● **What to produce**
Exactly as written, reproduce the lines from the beginning of the data through the line containing "STR.PADSTART(N, STR) E STR.PADEND(N, STR)"; the pictures are not reproduced.

● ● ● ● ●

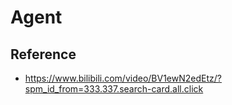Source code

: # Agent

## Reference

- https://www.bilibili.com/video/BV1ewN2edEtz/?spm_id_from=333.337.search-card.all.click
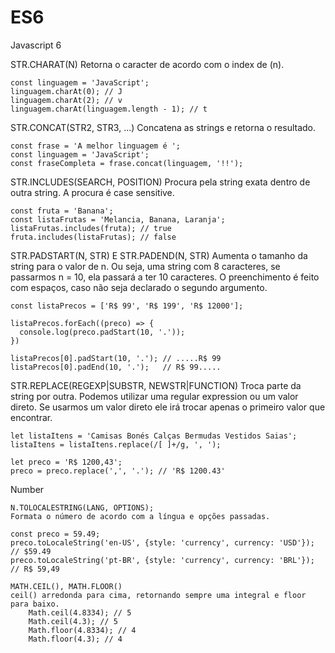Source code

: # ES6
Javascript 6

STR.CHARAT(N)
Retorna o caracter de acordo com o index de (n).

	const linguagem = 'JavaScript';
	linguagem.charAt(0); // J
	linguagem.charAt(2); // v
	linguagem.charAt(linguagem.length - 1); // t


STR.CONCAT(STR2, STR3, ...)
Concatena as strings e retorna o resultado.

	const frase = 'A melhor linguagem é ';
	const linguagem = 'JavaScript';
	const fraseCompleta = frase.concat(linguagem, '!!');


STR.INCLUDES(SEARCH, POSITION)
Procura pela string exata dentro de outra string. A procura é case sensitive.

	const fruta = 'Banana';
	const listaFrutas = 'Melancia, Banana, Laranja';
	listaFrutas.includes(fruta); // true
	fruta.includes(listaFrutas); // false

STR.PADSTART(N, STR) E STR.PADEND(N, STR)
Aumenta o tamanho da string para o valor de n. Ou seja, uma string com 8 caracteres, se passarmos n = 10, ela passará a ter 10 caracteres. O preenchimento é feito com espaços, caso não seja declarado o segundo argumento.

	const listaPrecos = ['R$ 99', 'R$ 199', 'R$ 12000'];

	listaPrecos.forEach((preco) => {
	  console.log(preco.padStart(10, '.'));
	})

	listaPrecos[0].padStart(10, '.'); // .....R$ 99
	listaPrecos[0].padEnd(10, '.');   // R$ 99.....


STR.REPLACE(REGEXP|SUBSTR, NEWSTR|FUNCTION)
Troca parte da string por outra. Podemos utilizar uma regular expression ou um valor direto. Se usarmos um valor direto ele irá trocar apenas o primeiro valor que encontrar.

	let listaItens = 'Camisas Bonés Calças Bermudas Vestidos Saias';
	listaItens = listaItens.replace(/[ ]+/g, ', ');

	let preco = 'R$ 1200,43';
	preco = preco.replace(',', '.'); // 'R$ 1200.43'

Number

	N.TOLOCALESTRING(LANG, OPTIONS);
	Formata o número de acordo com a língua e opções passadas.

	const preco = 59.49;
	preco.toLocaleString('en-US', {style: 'currency', currency: 'USD'}); // $59.49
	preco.toLocaleString('pt-BR', {style: 'currency', currency: 'BRL'}); // R$ 59,49

	MATH.CEIL(), MATH.FLOOR()
	ceil() arredonda para cima, retornando sempre uma integral e floor para baixo.
		Math.ceil(4.8334); // 5
		Math.ceil(4.3); // 5
		Math.floor(4.8334); // 4
		Math.floor(4.3); // 4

● ● ● ● ●

● **Solution to the problem**
Source code

: # Agent

## Reference

- https://www.bilibili.com/video/BV1ewN2edEtz/?spm_id_from=333.337.search-card.all.click
Source code

: # ES6
Javascript 6

STR.CHARAT(N)
Retorna o caracter de acordo com o index de (n).

	const linguagem = 'JavaScript';
	linguagem.charAt(0); // J
	linguagem.charAt(2); // v
	linguagem.charAt(linguagem.length - 1); // t


STR.CONCAT(STR2, STR3, ...)
Concatena as strings e retorna o resultado.

	const frase = 'A melhor linguagem é ';
	const linguagem = 'JavaScript';
	const fraseCompleta = frase.concat(linguagem, '!!');


STR.INCLUDES(SEARCH, POSITION)
Procura pela string exata dentro de outra string. A procura é case sensitive.

	const fruta = 'Banana';
	const listaFrutas = 'Melancia, Banana, Laranja';
	listaFrutas.includes(fruta); // true
	fruta.includes(listaFrutas); // false

STR.PADSTART(N, STR) E STR.PADEND(N, STR)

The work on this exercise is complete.